Flashover

Lonnie stands next to the island in his kitchen, slapping together a mayonnaise-soaked tuna sandwich. He absentmindedly scratches the scar on his forehead, a lingering reminder of the burning wreckage of what was once a home. He was the only person i managed to save during a building fire and ironically the only one who didn’t deserve to live. The wind blows hard against me, a dog barks in the distance. Lonnie moves to the living room and sits down on the ratty sofa. He has no idea I am here exactly where i have been every night for the past 6 days. Every habit, every movement. Tonight, I am here to right a wrong. My axe feels light and natural, an extension of my body, a vessel of righteousness.

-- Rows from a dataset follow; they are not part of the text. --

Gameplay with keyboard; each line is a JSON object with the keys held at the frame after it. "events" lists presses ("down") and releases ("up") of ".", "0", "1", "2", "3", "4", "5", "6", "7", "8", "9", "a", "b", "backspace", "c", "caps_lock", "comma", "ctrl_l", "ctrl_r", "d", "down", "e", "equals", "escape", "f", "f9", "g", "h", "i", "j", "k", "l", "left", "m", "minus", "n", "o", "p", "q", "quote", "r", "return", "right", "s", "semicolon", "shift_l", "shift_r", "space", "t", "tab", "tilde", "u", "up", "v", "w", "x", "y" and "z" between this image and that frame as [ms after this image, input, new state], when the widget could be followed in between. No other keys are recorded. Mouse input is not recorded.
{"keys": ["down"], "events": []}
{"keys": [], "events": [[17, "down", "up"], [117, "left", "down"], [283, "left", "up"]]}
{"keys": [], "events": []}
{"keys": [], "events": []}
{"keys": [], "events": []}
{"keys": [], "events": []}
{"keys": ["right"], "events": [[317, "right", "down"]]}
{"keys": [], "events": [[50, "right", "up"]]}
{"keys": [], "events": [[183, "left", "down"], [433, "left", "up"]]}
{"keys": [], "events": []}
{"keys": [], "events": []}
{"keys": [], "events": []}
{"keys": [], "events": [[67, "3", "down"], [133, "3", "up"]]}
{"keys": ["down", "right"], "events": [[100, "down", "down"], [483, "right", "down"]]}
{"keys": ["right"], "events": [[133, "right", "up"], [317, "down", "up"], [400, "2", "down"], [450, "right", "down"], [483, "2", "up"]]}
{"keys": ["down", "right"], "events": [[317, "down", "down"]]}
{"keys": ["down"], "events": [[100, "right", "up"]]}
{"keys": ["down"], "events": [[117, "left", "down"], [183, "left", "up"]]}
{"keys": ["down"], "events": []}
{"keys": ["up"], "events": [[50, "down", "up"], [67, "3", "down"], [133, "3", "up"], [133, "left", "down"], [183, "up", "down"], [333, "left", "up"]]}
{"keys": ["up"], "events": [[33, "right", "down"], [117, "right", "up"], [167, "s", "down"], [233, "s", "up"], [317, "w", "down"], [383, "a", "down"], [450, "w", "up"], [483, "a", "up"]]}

He laughs at something he is watching on the TV. Although, i am too far away to hear it, i remember the sound of it. The moment I revived him, he laughed the same way, a laugh that holds a secret. In around 8 minutes Lonnie will go outside to smoke a ciggarette, that will take him around 6 minutes. I check my boots, adjust my balaclava. I check the heavy duty zip-ties in my cargo pocket, still 8 of them. 1 minute. He goes to put his plate in the sink, next to the ones from the last three nights. I hear the lock on the back door disengage. My heart is in my throat-I want to run. I want to leave this whole idea behind. It is not my responsibility to dol out justice at the end of an axe. No matter how much of a piece of human garbage is on the other end. _That whole family is dead because of you. He is alive because of YOU. _My inner monologue taking the reigns. Anger, deep and primal wells within me. I see him cross the threshold on to the back patio. I watch him smoke his cigarette and the smallest shred of rage lingers behind. It is overcome by calm. Calm and a sense of duty, of responsibility. He flicks his cigarette butt into the grass and turns to walk back inside. When he turns to shut the door, he doesn’t even have time to ask who I am.